BACKGROUND. Symptomatic neonatal hypoglycemia may be associated with later neurodevelopmental impairment. Brain injury patterns identified on early MRI scans and their relationships to the nature of the hypoglycemic insult and neurodevelopmental outcomes are poorly defined.

METHODS. We studied 35 term infants with early brain MRI scans after symptomatic neonatal hypoglycemia (median glucose level: 1 mmol/L) without evidence of hypoxic-ischemic encephalopathy. Perinatal data were compared with equivalent data from 229 term, neurologically normal infants (control subjects), to identify risk factors for hypoglycemia. Neurodevelopmental outcomes were assessed at a minimum of 18 months.

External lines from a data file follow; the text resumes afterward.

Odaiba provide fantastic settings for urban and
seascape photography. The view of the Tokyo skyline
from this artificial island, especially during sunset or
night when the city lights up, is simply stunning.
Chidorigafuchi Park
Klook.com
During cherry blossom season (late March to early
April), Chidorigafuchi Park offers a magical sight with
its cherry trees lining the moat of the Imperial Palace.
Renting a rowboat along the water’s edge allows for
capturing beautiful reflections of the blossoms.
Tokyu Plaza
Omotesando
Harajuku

RESULTS. White matter abnormalities occurred in 94% of infants with hypoglycemia, being severe in 43%, with a predominantly posterior pattern in 29% of cases. Cortical abnormalities occurred in 51% of infants; 30% had white matter hemorrhage, 40% basal ganglia/thalamic lesions, and 11% an abnormal posterior limb of the internal capsule. Three infants had middle cerebral artery territory infarctions. Twenty-three infants (65%) demonstrated impairments at 18 months, which were related to the severity of white matter injury and involvement of the posterior limb of the internal capsule. Fourteen infants demonstrated growth restriction, 1 had macrosomia, and 2 had mothers with diabetes mellitus. Pregnancy-induced hypertension, a family history of seizures, emergency cesarean section, and the need for resuscitation were more common among case subjects than control subjects.

CONCLUSIONS. Patterns of injury associated with symptomatic neonatal hypoglycemia were more varied than described previously. White matter injury was not confined to the posterior regions; hemorrhage, middle cerebral artery infarction, and basal ganglia/thalamic abnormalities were seen, and cortical involvement was common. Early MRI findings were more instructive than the severity or duration of hypoglycemia for predicting neurodevelopmental outcomes.